Publication Date

April 2016

Advisor(s)

Amy MacQueen

Major

Molecular Biology&Biochemistry

Language

English (United States)

Abstract

Homologous chromosomes must associate stably in meiosis I in order to segregate correctly amongst the four haploid products. The synaptonemal complex (SC) is the tripartite proteanous structure that stabilizes these interactions. A major component of the SC that spans the distance between aligned homologs is Zip1, which has well- characterized SC assembly and crossover recombination functions.

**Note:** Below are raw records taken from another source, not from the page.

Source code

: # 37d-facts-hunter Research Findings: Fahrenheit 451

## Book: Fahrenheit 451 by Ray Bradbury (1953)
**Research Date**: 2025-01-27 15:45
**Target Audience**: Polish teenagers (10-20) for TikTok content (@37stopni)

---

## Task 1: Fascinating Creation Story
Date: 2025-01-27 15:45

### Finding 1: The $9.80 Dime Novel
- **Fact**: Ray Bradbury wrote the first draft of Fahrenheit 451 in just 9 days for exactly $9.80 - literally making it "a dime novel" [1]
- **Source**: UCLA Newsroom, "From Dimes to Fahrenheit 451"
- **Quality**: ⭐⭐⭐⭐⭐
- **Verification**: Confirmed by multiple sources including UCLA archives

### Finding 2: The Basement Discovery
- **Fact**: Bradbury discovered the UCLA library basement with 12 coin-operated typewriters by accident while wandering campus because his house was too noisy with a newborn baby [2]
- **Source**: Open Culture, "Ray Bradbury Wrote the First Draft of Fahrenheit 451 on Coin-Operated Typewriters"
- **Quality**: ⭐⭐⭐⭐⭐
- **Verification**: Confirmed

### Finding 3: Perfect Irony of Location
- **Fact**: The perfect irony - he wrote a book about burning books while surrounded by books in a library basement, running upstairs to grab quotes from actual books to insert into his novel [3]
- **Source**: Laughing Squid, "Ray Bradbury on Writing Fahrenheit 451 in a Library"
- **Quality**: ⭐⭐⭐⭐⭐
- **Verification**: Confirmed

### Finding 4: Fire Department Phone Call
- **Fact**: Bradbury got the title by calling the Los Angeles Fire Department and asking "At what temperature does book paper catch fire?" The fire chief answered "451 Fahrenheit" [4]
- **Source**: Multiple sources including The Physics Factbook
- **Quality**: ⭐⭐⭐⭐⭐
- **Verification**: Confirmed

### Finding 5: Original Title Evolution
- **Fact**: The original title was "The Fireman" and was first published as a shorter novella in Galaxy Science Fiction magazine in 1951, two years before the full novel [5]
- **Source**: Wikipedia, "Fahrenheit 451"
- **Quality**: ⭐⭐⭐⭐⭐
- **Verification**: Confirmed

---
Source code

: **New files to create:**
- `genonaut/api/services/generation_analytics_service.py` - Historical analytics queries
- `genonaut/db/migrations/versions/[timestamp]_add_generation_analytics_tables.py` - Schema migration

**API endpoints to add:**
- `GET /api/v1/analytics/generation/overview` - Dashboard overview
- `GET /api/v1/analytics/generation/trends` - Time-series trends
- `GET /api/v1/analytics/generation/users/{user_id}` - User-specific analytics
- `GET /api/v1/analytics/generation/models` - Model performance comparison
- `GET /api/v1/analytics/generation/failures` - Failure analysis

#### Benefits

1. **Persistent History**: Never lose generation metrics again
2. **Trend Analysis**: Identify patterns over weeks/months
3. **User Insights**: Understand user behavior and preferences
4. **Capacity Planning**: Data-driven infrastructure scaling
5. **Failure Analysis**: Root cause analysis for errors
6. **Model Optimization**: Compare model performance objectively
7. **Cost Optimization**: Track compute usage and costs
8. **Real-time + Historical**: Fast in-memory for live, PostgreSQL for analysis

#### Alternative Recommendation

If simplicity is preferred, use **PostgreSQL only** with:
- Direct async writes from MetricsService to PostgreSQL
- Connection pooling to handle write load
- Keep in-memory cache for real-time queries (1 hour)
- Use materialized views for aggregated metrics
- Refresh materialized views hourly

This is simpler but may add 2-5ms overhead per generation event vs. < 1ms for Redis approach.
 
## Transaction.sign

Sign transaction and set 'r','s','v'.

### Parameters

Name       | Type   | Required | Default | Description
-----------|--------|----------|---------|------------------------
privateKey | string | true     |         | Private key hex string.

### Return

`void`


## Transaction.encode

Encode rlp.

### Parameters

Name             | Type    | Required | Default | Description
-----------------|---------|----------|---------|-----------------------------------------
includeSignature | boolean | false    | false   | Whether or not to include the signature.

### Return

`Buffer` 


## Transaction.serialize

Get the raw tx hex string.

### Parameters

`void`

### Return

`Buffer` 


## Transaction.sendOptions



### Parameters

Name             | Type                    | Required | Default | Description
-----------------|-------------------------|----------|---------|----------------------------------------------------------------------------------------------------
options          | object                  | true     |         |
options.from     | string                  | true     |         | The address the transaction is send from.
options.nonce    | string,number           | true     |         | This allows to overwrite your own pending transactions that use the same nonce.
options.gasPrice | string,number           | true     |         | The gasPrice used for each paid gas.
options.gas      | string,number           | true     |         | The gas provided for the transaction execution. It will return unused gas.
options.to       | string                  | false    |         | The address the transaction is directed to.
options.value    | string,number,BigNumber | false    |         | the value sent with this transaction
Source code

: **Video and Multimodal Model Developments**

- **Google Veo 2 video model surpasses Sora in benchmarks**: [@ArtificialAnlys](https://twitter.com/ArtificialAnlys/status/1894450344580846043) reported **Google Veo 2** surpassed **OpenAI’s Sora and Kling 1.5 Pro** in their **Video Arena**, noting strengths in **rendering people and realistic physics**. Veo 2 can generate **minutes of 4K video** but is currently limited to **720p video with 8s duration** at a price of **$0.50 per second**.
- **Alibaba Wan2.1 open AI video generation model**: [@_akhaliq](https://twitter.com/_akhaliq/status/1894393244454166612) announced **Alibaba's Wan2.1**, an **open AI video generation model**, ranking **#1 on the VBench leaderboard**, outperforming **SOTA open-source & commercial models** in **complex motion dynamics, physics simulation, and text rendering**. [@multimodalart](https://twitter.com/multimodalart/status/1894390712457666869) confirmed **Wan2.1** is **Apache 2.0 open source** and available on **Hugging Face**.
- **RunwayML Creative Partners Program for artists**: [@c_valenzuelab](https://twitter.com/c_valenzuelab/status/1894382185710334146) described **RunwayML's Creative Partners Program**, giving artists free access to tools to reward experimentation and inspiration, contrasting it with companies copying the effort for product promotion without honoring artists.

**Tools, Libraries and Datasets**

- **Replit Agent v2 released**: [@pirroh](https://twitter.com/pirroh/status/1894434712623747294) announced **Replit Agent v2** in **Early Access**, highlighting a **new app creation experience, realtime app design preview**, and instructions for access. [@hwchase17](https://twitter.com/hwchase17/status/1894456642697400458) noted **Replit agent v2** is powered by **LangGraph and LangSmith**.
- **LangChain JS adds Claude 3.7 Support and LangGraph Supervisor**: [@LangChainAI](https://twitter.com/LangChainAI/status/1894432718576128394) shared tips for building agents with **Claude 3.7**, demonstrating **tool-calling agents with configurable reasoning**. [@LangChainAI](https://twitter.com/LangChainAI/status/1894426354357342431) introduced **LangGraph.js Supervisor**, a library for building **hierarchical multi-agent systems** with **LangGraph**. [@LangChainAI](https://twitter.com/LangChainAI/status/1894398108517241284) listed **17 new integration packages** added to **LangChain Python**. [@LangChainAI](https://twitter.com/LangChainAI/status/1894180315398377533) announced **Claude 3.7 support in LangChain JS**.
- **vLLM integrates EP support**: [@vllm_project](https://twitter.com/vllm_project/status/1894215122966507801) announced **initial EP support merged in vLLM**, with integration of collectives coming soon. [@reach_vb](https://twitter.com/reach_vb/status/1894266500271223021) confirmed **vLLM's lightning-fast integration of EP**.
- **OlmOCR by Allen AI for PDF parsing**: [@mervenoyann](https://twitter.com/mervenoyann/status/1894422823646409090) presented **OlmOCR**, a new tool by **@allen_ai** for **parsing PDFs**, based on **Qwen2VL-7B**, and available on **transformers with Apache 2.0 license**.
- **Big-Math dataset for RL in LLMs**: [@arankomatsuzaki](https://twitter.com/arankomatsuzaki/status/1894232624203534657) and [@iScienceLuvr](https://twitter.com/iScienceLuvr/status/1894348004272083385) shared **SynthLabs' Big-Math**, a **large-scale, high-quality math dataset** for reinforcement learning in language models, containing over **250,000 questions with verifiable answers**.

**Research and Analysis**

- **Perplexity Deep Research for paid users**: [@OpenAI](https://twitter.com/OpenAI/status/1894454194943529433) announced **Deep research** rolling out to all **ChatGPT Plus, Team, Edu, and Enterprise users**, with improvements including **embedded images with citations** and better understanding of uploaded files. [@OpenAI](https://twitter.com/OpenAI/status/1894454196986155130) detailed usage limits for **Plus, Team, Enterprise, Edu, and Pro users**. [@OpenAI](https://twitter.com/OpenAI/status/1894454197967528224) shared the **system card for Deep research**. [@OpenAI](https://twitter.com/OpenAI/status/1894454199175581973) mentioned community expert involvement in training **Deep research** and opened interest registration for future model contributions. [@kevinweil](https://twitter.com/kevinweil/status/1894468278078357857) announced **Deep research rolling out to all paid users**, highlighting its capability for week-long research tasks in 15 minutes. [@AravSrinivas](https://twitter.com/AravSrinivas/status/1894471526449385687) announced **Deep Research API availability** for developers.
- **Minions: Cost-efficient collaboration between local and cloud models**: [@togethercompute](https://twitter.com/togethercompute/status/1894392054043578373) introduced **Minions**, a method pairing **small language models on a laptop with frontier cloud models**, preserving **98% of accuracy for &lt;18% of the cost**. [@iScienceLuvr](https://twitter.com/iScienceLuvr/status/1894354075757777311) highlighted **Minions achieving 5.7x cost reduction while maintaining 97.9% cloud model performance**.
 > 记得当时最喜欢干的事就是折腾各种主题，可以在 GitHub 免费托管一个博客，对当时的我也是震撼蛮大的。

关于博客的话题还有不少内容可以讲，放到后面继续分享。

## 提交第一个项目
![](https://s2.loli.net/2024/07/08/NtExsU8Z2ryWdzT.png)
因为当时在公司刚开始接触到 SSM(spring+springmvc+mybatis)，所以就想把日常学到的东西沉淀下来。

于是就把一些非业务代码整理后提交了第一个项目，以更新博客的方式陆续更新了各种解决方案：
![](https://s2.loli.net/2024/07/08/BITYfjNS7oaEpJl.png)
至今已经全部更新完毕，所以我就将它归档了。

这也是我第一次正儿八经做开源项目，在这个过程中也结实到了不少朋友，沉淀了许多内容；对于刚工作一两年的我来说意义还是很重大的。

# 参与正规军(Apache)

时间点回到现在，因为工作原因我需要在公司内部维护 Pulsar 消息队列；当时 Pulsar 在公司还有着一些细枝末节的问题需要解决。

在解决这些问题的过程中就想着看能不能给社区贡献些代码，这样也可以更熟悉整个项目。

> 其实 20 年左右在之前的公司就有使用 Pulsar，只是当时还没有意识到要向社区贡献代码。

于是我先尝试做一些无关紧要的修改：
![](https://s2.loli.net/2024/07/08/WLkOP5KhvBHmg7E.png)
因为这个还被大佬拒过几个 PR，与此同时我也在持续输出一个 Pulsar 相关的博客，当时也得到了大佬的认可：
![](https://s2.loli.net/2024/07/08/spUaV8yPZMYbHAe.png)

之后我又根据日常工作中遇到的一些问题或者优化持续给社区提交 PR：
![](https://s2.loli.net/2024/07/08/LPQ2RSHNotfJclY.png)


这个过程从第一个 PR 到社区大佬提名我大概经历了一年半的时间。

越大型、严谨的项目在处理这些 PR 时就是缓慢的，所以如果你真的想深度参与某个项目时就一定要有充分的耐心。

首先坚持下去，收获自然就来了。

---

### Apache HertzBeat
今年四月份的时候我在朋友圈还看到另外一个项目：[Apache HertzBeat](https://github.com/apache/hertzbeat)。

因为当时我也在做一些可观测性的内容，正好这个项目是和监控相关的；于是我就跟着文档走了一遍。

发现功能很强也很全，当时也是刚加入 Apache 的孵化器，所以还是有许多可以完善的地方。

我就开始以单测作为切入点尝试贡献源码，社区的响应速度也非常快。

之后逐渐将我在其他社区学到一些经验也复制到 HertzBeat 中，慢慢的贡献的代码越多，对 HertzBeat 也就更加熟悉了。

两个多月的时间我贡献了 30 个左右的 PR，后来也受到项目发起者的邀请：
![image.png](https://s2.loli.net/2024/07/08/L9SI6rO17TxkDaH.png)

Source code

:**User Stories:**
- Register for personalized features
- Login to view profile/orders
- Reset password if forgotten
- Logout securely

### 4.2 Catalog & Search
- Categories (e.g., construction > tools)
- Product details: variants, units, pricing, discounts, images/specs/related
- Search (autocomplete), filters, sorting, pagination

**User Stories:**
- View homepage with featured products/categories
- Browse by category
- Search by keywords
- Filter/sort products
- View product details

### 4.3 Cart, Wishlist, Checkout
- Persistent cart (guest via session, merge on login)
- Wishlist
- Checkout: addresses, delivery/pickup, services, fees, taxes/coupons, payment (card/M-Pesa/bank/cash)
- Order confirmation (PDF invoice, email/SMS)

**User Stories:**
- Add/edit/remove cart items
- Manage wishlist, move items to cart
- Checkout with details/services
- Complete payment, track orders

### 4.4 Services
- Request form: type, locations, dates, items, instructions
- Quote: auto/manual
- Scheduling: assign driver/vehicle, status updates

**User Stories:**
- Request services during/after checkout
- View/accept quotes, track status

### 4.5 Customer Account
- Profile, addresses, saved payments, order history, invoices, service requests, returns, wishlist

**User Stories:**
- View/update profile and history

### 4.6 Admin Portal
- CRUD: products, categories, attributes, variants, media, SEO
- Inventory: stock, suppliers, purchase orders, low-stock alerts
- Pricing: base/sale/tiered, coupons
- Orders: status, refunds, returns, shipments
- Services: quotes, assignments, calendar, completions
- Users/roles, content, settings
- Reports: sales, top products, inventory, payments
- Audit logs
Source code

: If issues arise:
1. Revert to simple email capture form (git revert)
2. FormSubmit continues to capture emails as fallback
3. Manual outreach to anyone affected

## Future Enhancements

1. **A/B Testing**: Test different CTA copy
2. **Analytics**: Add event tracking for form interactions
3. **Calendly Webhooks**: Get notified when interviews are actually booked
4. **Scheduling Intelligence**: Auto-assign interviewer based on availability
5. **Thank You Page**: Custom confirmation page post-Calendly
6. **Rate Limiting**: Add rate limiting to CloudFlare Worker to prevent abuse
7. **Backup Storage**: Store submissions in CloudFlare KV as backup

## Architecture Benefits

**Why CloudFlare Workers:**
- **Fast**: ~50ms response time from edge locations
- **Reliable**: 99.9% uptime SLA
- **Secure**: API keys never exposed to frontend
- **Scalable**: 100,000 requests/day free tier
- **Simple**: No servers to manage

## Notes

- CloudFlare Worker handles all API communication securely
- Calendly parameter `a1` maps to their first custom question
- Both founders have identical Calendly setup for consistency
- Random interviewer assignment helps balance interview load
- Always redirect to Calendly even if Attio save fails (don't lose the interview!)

While many previous studies believed these functions to be linked, more recent studies have shown that certain Zip1 mutations can display distinct separate phenotypes for the two alleles. Our study focuses on a deletion of the sequence corresponding to residues S2- S9 in the S. cerevisiae Zip1 N-terminus region, or the D1 deletion. We observed an elevated level of SUMOylation of Ecm11, suggesting that SC assembly occurs in the zip1-D1 allele, but we also noted a diminishment of Msh4-mediated crossovers in zip1-D1, indicating that the recombination function of Zip1-D1 is significantly impaired. Surprisingly, zip1-D1 displays a slight recovery of crossovers when the E3 SUMO ligase protein, Zip3, is removed. This work also revealed the unexpected finding that zip3 null mutants do not share the same diminishment in crossover recombination as mutants missing the MutS? protein, Msh4, although Zip3 has been presumed to be an essential component in the Msh4 pathway for generating crossovers. We propose that the D1 region may act as a critical regulator of Zip1’s self-assembly behavior that is important for ensuring that SC assembly and crossover recombination are properly coordinated. The residues of Zip1’s D1 region contain charged, repelling forces which may prevent Zip1 self-interactions from occurring at iv the wrong place and/or the wrong time; such Zip1 self-assembly may be detrimental to the maturation of crossover-designated recombination intermediates. In this model, Zip3 also acts to prevent Zip1 self-assembly, perhaps through a direct interaction with Zip1. Finally, this work has contributed insight into a recently revealed role of certain SC proteins in counteracting DNA mismatches.